Monday, April 05, 2010

Closeted (but not how you think)

A few weeks ago Ada decided to make a nest on her bedroom floor. Blankets, pillows, stuffed toys, all surrounding her in a cozy circle. Like many young children, Ada loves making nests, caves and other tight-space hideaways. (The mom of a friend mentioned once that kids are actually hardwired to like little spaces. Maybe they like spaces that make them feel bigger, or is it just the desire to carve out personal space, even temporarily?) The night the nest was made, Ada decided she wanted to sleep there too. Although a little concerned that sleeping on the floor might not be entirely comfortable for a kid used to a mattress, we okayed this experiment. One night turned into a few nights, and then a week. She seemed to be sleeping fine, so we let it go.

Not that there weren't down-sides. At some point the nest became a boat, and I was harshly reprimanded for mis-identifying it to visitors. More annoying, to get to Ada's dresser I had to step on (and face scolding) or around the now-boat. It finally occurred to me that if a small space was what she wanted, I could give Ada a new option that would remove the nest-boat from the middle of her room. I suggested to Ada that I clean out her 7 foot deep closet and help her make a nest space in there. It is almost as if I had suggested we buy a unicorn and stable it in the back yard. (I believe the words "you are the best mama ever" were involved.)

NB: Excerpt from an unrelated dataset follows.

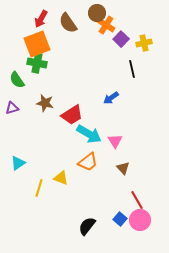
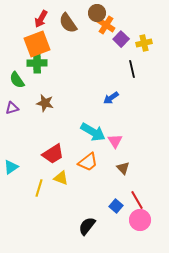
green cross: rotated 12 degrees counterclockwise
red trapezoid: moved 19 px left, 39 px down
cyan arrow: moved 4 px right, 2 px up
cyan triangle: moved 7 px left, 4 px down
blue square: moved 4 px left, 13 px up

So I cleaned out Ada's closet while the babies slept and Ada played with (and in) the bassinet that had been shoved in the closet since the babies finished with it six months back. I made a big pile of clothes to donate, found homes for the few dresses and shirts that I want to save, and restacked and organized the items that needed to stay in the closet. Our friend Ellen loaned us a papasan cushion that had been sitting unused in her basement. Ada and I dragged it home and she happily set up her new bed space. All was well in the world.

About a week after Ada started sleeping in her closet-bed, the father of a friend told me that Ada had asked if she could sleep at the friend's house some night. He tried to determine if that might work, and he and Ada had talked about how much light she needed for sleeping. The dad said: "Ada said she uses a little light in the closet where she sleeps" and then he gave me a little smile of the type you give when you think there is a good explanation for a situation, but without it things sound kind of, well, odd. I explained why Ada is sleeping in the closet, and luckily the dad is the understanding parent of a child who has had her own sleep issues over the past year.

So yes, my daughter is sleeping in the closet, for however long that appeals to her. When friends come over they play in the closet, and every time I go in to read books with Ada I find toys and game pieces strewn about the space. It feels like a cheap way to make Ada happy. Plus, I remember enough about being a kid to kind of wish that I had my own little nest-ship-cubby space too.


  1. And you can always say (even if it's not true): "She is an avid fan of Harry Potter and expects to trigger a career in magic by sleeping in a closet the first years of her life." That should at least avoid any more questions =)

  2. Post pictures of the nest/closet, please!
    (Said the aunt who sleeps in a closet.)

  3. Sounds fun to me! Like a clubhouse kind of space.

  4. It sounds fun to me, too! --- When we moved into our new house, my then-6- and 4-year-old kids finally had rooms of their own. They liked to play in their own rooms but for several months my son (the oldest) slept on the floor of his sister's room.

  5. Both of our kids love tents. And a friend's son slelpt on the floor of his room for about 6 months. Don't know why but he just refused his bed.
    There is something about small spaces and also a space of your own making.

  6. I wonder if the hard-wiring has to do with protecting oneself from predators?

    Neither of ours have gone quite that far, though dudelet does have an active interest in making dens and spaceships. Little elf (2) sets out quite abstract spaces, however, like carefully laid out blankets, and defends them ferociously.

  7. And don't you sort of remember all those 'why not' wishes. The wishes you had that a parent might say no to, but why.

    This is a real why not. It is a fun and free and independence giving wish to fulfill. Good for you, n' her.

  8. that is awesome. I would have loved doing that. I'm jealous.